55 Cancri 5 planets & 2 NEW planets
Posted: 19.03.2008, 15:48
by symaski62
Posted: 19.03.2008, 18:59
by Hungry4info
Using the same Titus-Bode relation that they used for 55 Cancri, Chaos Syndrome at Extrasolar Visions (Ajtribeck here?) got results for other solar systems.
http://www.extrasolar.net/forums/viewtopic.php?t=1759
Posted: 19.03.2008, 19:53
by ajtribick
...on the other hand, there is no guarantee that planets predicted by the Titius-Bode "law" exist... e.g. in our solar system, one of the "slots" is occupied by the asteroid belt. Furthermore, it does not predict which "slot" corresponds to the outermost planet.
The interesting question is why such "laws" exist - particularly in situations where planetary migration is thought to have occurred.
Posted: 19.03.2008, 21:01
by Hungry4info
ajtribick wrote:The interesting question is why such "laws" exist - particularly in situations where planetary migration is thought to have occurred.
I, too, have pondered this. Let us not forget planetary ejections. I can't think of any reason why the TB relation should work.
Posted: 19.03.2008, 22:50
by bdm
It is an exponential relationship among the orbits.
Consider the large moons of Jupiter. Io has an average period 1/2 that of Europa, Europa's period is half that of Ganymede, and Ganymede's is about 3/7 that of Callisto. A good fit to the ratios is 3:6:12:28. Or, as logs:
0.477, 0.778, 1.079, 1.447.
So the periods of the first three moons of Jupiter as a logarithm differ by the logarithm of 2 (0.301). Ganymede to Callisto does not fit the pattern, but the 7/3 ratio is close enough to 2 (2+1/3) that the logarithm is also close to 0.301 (0.368).
Time for a thought experiment.
Consider a pair of bodies of similar mass, A and B with A orbiting faster and both orbiting close to a parent body. If their orbital periods differ by a constant K, the orbits tend to settle down into a stable resonance if K is roughly the same as the period of the faster body, A (in other words, the periods are roughly A=K, and B=2K). When the planets pass each other, they do not spend much time close together so they do not perturb each other much. I won't explain why it happens, just that it does.

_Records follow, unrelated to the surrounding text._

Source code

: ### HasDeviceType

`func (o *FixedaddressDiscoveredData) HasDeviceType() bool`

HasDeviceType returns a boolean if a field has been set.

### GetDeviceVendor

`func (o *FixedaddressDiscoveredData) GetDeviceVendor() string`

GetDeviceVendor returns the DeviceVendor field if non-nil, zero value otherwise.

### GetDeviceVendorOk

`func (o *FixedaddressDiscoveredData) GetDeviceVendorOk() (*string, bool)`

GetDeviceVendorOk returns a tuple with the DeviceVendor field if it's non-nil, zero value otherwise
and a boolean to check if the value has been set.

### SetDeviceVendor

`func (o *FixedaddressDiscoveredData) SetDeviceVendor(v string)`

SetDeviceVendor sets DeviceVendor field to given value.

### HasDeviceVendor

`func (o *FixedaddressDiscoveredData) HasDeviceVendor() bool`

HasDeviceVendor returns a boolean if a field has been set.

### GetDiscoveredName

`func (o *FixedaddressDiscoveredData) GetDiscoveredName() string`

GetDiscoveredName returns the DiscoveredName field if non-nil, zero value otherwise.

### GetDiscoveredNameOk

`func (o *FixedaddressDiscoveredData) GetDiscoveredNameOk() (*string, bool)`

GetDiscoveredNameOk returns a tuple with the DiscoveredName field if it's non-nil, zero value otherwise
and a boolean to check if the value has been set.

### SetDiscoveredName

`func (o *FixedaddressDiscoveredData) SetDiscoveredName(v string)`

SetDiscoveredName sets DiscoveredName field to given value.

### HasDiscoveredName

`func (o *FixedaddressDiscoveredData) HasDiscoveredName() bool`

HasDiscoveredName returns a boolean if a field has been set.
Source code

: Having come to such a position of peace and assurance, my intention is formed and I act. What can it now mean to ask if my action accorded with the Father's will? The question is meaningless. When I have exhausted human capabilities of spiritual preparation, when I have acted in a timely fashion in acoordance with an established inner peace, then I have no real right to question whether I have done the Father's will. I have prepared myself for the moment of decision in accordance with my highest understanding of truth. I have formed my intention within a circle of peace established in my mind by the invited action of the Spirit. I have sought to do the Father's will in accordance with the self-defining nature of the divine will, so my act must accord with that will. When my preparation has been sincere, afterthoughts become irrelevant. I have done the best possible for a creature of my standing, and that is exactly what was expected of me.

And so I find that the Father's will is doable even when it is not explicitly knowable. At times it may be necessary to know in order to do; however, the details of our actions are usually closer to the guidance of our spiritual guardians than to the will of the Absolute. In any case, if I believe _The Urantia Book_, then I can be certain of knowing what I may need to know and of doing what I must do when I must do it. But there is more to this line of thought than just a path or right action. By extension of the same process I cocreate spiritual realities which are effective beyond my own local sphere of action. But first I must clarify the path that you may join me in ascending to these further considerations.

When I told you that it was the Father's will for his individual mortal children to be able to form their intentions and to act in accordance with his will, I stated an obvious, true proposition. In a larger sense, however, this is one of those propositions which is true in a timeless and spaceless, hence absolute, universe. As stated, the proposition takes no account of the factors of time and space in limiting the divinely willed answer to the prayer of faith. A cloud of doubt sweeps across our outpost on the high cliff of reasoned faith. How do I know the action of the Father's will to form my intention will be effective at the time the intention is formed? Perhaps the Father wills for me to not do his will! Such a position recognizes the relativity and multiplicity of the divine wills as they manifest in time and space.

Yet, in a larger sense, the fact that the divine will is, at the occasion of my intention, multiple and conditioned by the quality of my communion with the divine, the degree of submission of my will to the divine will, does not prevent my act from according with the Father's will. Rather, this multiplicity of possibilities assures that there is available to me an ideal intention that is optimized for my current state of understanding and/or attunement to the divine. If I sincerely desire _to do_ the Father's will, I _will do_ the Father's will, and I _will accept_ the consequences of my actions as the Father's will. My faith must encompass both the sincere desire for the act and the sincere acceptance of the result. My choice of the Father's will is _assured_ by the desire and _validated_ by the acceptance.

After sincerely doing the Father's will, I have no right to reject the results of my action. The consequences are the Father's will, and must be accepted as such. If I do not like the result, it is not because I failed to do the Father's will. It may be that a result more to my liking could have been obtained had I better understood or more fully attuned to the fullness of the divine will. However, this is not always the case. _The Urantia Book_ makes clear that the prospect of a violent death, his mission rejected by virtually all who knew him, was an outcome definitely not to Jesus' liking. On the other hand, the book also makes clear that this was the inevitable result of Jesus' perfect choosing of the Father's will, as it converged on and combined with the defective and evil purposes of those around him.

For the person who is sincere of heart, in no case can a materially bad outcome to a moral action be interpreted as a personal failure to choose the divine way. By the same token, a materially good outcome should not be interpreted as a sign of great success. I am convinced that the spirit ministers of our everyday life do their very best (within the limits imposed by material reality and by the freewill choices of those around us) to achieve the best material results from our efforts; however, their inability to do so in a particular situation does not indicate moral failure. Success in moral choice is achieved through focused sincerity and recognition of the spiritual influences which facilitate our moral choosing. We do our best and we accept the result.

Now imagine that these same planets are orbiting 4 times farther from the parent body, but the orbital separation remains the same. Now imagine these planets are passing each other in their orbits. Now that they are orbiting farther out from the parent body, they are orbiting more slowly. To be precise, they would orbit 8 times more slowly, as a consequence of the Keplerian relation D cubed being proportional to T squared. And this means that the time available for the bodies to perturb each other is 8 times what it was before, so they pull on each other for 8 times as long on each pass, thus the perturbation on each pass must therefore be 8 times greater. The passes also happen only 1/8 as often, but with one big push instead of 8 little ones, there is more chance of a damaging perturbation. It would be like pushing a child on a swing: 8 little pushes would get the child swinging nicely, but if instead there was one big push the child is likely to be pushed out of the swing because there was too much force applied at once. So too would a pair of close bodies be more subject to disruptive perturbations.
It is thus not surprising that given enough time bodies tend to settle down into orbits that are spaced according to a logarithmic relation because closely-separated bodies tend to perturb each other.